Representatives from both the pro-voucher and anti-voucher camps forged a bipartisan coalition here about 14 hours before the U.S. Supreme Court heard oral arguments in the Cleveland tuition-aid case last week.

The accord didn’t address the separation of church and state or the use of public money for religious school tuition. But it did establish a humane system of bathroom breaks and food runs for those gathered in line Feb. 19 at the base of the Supreme Court’s steps to secure a seat for the arguments the following morning.

“We may have been opponents on vouchers, ... but we had a great time in our common misery—the cold,” said Michael A. Fox, a former Ohio state legislator who sponsored the state’s 1995 voucher law. He camped out for a seat in the court with pillows and blankets borrowed from his Holiday Inn room.

“The last time I camped out was in 1969, after a Peter, Paul, and Mary concert in Cincinnati,” Mr. Fox, a Republican, recalled with a laugh. “We sang ‘Puff the Magic Dragon’ around a campfire.”

Russ E. Williams Jr., a voucher proponent who was first in line, said that throughout the evening, the queue engaged in “friendly debates” about the merits of the Cleveland Scholarship and Tutoring Program, which allows students to attend private and religious schools with the state paying up to $2,250 of the bill.
:::::
### EXERCISE SET
• A. In the article about the line outside the Supreme Court for the Cleveland voucher case, who was first in line?
• B. Write a continuation of the article about the line outside the Supreme Court for the Cleveland voucher case, starting right after its final sentence.

### INFORMATION SUPPLIED
:::::
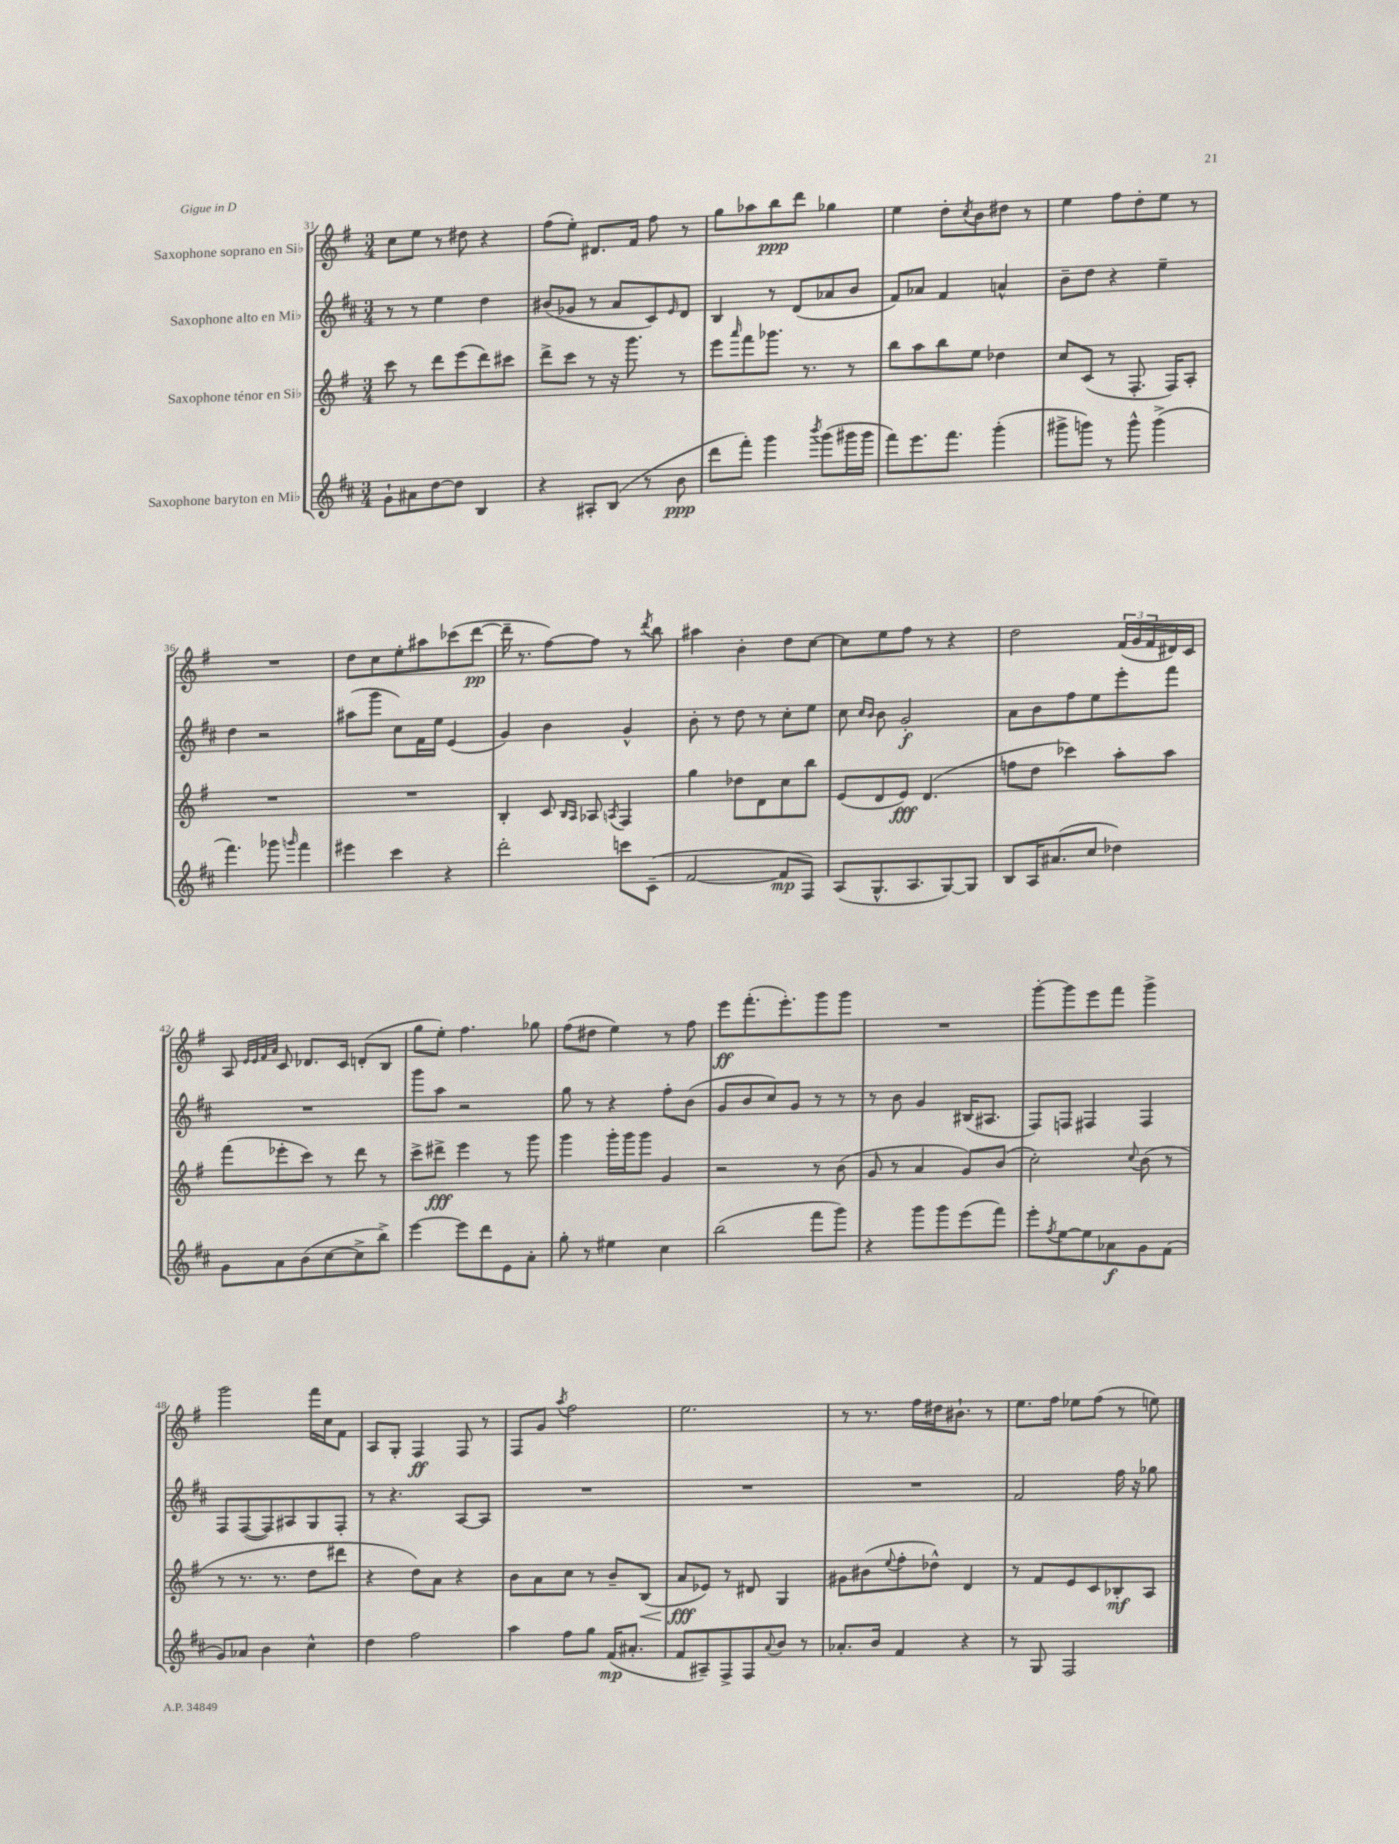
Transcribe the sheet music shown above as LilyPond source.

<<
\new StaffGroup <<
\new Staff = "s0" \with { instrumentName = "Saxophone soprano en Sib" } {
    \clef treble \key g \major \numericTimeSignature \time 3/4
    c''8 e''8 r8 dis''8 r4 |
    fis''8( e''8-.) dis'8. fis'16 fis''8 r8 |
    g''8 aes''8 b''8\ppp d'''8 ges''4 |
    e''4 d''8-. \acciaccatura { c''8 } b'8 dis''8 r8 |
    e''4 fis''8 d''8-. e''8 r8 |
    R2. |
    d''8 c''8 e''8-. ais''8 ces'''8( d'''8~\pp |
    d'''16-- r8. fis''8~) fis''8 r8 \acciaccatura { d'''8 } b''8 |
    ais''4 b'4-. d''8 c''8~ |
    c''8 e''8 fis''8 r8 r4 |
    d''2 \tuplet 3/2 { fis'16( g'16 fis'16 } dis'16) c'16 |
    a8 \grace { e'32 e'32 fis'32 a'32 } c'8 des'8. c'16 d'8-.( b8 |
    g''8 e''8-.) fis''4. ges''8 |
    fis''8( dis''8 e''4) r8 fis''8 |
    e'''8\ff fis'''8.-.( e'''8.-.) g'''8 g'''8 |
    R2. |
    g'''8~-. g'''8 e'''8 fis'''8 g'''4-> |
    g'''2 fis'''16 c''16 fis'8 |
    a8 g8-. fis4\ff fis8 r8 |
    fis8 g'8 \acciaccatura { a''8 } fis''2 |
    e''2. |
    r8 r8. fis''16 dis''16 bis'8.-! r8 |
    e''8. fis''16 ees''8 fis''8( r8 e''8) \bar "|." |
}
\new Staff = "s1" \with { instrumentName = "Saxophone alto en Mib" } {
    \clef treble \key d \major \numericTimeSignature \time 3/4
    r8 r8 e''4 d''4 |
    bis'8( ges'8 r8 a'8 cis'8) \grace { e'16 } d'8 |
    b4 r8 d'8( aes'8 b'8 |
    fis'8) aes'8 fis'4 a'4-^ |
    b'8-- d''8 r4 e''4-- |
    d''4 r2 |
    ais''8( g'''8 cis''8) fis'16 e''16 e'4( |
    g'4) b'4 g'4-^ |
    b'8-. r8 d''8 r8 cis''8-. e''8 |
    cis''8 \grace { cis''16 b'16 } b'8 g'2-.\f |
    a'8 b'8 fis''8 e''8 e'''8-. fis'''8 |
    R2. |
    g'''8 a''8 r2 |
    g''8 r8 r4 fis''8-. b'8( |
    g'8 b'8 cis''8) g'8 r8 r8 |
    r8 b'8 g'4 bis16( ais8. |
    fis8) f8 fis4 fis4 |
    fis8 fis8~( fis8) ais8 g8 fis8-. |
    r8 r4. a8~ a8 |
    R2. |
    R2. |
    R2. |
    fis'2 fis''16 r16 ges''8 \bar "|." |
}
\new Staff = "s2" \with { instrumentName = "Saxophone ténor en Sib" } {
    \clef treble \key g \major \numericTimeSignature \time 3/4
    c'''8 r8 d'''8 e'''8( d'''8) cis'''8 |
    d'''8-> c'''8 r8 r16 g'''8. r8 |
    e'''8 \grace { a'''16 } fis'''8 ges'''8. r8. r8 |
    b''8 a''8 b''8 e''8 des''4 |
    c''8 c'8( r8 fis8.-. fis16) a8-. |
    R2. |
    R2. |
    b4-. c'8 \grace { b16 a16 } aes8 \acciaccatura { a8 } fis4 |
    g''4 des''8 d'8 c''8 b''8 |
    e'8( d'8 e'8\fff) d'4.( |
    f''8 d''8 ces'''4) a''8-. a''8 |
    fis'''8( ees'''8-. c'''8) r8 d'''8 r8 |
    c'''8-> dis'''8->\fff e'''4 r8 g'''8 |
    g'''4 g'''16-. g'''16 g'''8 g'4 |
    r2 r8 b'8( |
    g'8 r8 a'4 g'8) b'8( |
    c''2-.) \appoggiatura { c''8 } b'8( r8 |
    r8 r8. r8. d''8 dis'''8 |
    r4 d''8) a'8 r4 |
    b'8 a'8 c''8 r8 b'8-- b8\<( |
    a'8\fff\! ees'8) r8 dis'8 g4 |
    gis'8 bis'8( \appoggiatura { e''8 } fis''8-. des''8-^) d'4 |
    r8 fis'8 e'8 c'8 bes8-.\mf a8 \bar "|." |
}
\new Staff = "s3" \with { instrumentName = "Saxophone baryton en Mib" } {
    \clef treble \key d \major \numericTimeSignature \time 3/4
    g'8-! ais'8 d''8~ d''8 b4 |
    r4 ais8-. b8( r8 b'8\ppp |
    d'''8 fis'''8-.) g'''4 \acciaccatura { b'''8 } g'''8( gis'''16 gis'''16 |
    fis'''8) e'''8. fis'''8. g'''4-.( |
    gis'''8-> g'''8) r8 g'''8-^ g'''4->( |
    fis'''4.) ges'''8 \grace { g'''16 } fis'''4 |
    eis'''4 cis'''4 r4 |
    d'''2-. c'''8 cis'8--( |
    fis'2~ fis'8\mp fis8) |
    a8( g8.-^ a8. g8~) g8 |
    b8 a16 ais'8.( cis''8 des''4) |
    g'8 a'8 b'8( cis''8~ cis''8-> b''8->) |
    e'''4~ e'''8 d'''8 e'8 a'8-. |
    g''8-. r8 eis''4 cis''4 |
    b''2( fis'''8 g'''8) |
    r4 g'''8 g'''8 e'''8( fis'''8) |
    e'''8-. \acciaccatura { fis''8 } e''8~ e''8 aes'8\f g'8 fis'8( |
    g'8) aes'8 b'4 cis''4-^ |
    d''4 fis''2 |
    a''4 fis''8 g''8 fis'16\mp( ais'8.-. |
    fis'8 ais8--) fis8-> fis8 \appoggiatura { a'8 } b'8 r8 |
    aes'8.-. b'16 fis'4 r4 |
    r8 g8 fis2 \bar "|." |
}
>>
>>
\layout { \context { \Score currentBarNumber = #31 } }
:::::
### ANSWERS FOR THIS EXERCISE
• A. Russ E. Williams Jr., a voucher proponent.

• B.
Mr. Williams, the director of operations for the Apple Tree Institute for Education Innovation, a nonprofit group that runs an early-childhood program in Washington, brokered the line agreement with the second person in line, Nat Polish.

The owner of a software-technology company in New York City, Mr. Polish’s father-in-law, Marvin E. Frankel, is one of the two lawyers who argued against the voucher program before the court last week.

Competing Rallies

But the gentlemanly discussion came to an end when those in line were ushered by police into the court building about 9:30 a.m.

Hundreds of boisterous demonstrators took up where they left off, giving raucous voice to the case outside. Television cameras swarmed at the arrival of Cleveland voucher supporters, who made a colorful entrance wearing bright-orange knit caps as they joined demonstrators from Milwaukee; Pensacola, Fla.; Philadelphia; Richmond, Va.; and Washington among other places. Students dressed in neatly pressed Catholic school uniforms fervently waved homemade signs.

“It’s David fighting Goliath,” proclaimed Chauncey Carter, a 65-year- old grandmother in a Cleveland Browns pullover. Her grandson Timothy uses a voucher to attend a Roman Catholic school.

Minutes later, a crowd of voucher opponents gathered across the street, opposite the program’s supporters, setting off a verbal war of words. “Public schools suck!” chanted some Cleveland parents as their counterparts demanded, “Public funds for public schools!”

As the crowds began to swell, tourists turned their cameras from the court to the protesters and snatched signs for souvenirs. One teenager, seemingly unaware of the crux of the debate, shouted encouragement anyway: “Fight for your right to do stuff!”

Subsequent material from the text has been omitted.